■ What you need to do ■
1: Name every heading in the article about building apps with Claude Code that introduces one of its lessons.
2: Pick up the article about building apps with Claude Code after its final sentence and keep writing it.

■ Exercise passage ■
■ ■ ■ ■ ■
I Built 3 Mobile Apps and a Dashboard with Claude Code — What I Learned
This year has been a pretty wild and interesting chapter in both my personal and professional life. There’s been a bit of everything, and somehow also nothing at the same time—but what I’ve enjoyed the most is what I learned over the last month and a half.
I fully dedicated myself to rebuilding a personal project from scratch. A project that my brother and I spent almost a year building back in 2020 during the pandemic, and which, due to poor strategic decisions, didn’t end in the best way.
What’s interesting is that a little over a month ago I decided to rebuild everything from scratch. Yes, from scratch.
The original version was built in plain JavaScript. The good old type issues, silent production bugs, and errors that emotionally drained me more than once. Back then I hadn’t integrated TypeScript into my stack yet. Today, honestly, I can’t imagine building an app without TS.
We’re talking about a project composed of 3 mobile apps and a dashboard, all connected through the same server and shared business rules. From the beginning I knew this was going to be a real challenge. Keeping contracts, logic, and UI consistent across all apps would be a serious challenge.
As a GitHub Copilot user for over 3 years, I already understood how these tools speed up development and impact the final product. But this time I decided to use Claude Code throughout the entire process because it was new to me and I wanted to truly understand how far it could go.
During this journey I learned a lot, both the easy way and the hard way. And from all of that, I want to share the most important lessons I believe can help you build better with LLMs.
Base
Create your .claude folder with clear rules about your project structure, how you want Claude to write code, and how to handle components and files.
By default, Claude prioritizes simplicity over structure, and that can easily lead to duplicated code, inline components everywhere, and an inconsistent architecture.
Verify before generating code
Before executing any implementation, ask it to show you what it’s going to do.
A lot of times Claude suggests things that “look right” but don’t actually solve what you need. It can even defend an implementation until you point out a small correction.
Watch out for that.
Keep it small, but solid
Never ask for complex features to be implemented all at once. That usually hurts later.
Instead, ask for a basic version of what you want, review the foundation, and once you’re confident in the direction, start iterating on top of it.
■ ■ ■ ■ ■
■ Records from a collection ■

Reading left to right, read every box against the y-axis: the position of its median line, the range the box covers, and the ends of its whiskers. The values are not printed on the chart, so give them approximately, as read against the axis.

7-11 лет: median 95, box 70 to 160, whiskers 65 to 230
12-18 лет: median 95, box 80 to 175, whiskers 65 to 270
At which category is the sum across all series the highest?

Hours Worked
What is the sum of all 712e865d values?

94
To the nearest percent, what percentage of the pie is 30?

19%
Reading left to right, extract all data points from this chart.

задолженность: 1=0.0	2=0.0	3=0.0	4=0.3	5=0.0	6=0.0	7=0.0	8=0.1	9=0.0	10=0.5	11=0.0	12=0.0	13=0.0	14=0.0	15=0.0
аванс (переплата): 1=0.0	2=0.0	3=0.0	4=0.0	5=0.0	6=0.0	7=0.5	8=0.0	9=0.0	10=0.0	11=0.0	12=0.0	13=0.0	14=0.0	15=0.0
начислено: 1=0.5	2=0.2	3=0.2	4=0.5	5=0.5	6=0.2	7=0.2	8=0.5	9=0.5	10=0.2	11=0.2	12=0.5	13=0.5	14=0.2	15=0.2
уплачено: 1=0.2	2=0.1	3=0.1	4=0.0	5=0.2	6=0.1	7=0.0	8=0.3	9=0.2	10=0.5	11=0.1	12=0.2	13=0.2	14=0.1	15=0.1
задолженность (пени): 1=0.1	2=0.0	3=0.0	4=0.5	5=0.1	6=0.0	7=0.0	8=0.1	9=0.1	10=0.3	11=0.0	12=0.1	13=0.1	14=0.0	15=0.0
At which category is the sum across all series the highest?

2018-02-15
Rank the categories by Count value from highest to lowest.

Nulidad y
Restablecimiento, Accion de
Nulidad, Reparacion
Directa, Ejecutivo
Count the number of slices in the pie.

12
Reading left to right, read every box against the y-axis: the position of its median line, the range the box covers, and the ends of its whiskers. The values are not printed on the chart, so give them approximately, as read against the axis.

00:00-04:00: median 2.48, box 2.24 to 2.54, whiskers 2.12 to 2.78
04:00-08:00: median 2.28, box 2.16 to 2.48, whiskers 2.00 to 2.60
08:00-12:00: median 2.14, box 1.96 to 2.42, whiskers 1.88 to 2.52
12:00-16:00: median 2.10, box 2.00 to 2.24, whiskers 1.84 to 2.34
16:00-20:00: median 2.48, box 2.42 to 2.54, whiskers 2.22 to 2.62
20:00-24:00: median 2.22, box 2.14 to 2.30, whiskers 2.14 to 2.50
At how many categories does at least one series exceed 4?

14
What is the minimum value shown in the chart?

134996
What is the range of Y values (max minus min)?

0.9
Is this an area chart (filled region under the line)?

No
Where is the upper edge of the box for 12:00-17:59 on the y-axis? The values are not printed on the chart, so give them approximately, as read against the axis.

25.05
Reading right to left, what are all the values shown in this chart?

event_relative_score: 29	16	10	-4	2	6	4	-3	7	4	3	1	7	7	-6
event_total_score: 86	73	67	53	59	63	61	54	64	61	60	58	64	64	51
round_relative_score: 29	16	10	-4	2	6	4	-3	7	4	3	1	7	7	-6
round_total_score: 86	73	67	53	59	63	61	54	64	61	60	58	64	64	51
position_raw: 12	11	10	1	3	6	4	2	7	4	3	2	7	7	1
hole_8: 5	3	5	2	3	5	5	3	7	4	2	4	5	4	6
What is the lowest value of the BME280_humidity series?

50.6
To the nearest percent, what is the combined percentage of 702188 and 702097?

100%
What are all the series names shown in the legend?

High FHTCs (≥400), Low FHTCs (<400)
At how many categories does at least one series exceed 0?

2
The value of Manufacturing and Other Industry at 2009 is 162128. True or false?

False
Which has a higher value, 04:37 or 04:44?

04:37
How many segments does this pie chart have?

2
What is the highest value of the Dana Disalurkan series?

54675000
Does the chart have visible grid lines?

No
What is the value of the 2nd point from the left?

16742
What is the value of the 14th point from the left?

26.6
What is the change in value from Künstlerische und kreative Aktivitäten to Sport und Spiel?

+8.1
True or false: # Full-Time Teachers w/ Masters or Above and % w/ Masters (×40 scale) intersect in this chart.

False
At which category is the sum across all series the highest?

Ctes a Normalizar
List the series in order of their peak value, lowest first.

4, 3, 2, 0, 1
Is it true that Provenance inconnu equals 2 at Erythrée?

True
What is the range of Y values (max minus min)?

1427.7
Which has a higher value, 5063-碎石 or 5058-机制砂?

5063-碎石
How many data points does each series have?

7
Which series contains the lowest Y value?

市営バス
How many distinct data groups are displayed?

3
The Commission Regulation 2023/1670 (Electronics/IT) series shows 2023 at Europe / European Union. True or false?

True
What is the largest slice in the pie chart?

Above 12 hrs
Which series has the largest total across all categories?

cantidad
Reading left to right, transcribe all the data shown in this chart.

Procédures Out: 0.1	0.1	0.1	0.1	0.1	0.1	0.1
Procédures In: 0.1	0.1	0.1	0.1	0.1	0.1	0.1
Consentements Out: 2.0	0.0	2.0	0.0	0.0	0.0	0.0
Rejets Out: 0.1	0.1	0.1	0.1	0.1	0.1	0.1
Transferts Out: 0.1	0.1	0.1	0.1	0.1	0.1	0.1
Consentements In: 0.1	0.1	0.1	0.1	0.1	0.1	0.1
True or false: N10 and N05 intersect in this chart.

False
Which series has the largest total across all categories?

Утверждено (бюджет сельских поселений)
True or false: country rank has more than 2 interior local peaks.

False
■ ■ ■ ■ ■
■ Per-task outputs ■
1:
Base
Verify before generating code
Keep it small, but solid

2:
A solid base is everything.
The sacred reminder
Ask it to refresh your app context regularly.
Claude can lose context or end up working with outdated assumptions. And if you close your session, your tokens will suffer when it has to rebuild understanding of your app state or a specific bug.
Don’t be afraid to consult a robot
When you’re not sure what to do, ask for options and trade-offs.
This can save you a lot of technical debt over time.
Set boundaries
Claude often implements things without confirmation. You’ll eventually learn the hard way why this is dangerous.
Explicitly tell it not to make changes without your approval.
Repeated components everywhere
This is especially important for React developers: create base components (Buttons, Inputs, Labels, etc.) and make sure Claude reuses them consistently.
I learned this the hard way when I realized Claude was creating a new button for every feature.
The AI is the engine. You are the driver.
No matter how powerful it is, AI still doesn’t fully understand complex business rules or UI constraints.
You need to be explicit and simple with your instructions. Claude can easily “hallucinate” solutions if you don’t give enough context.
Don’t blindly trust AI
And even though I’ve mentioned it before: always review the code before committing.
The biggest mistake is blindly trusting what an LLM generates. They are incredibly powerful tools, yes, but they still require human technical judgment.
Your job shifts from “writing everything” to orchestrating AI properly during development.
Claude Code made me faster, but it didn’t replace judgment, architecture, or experience.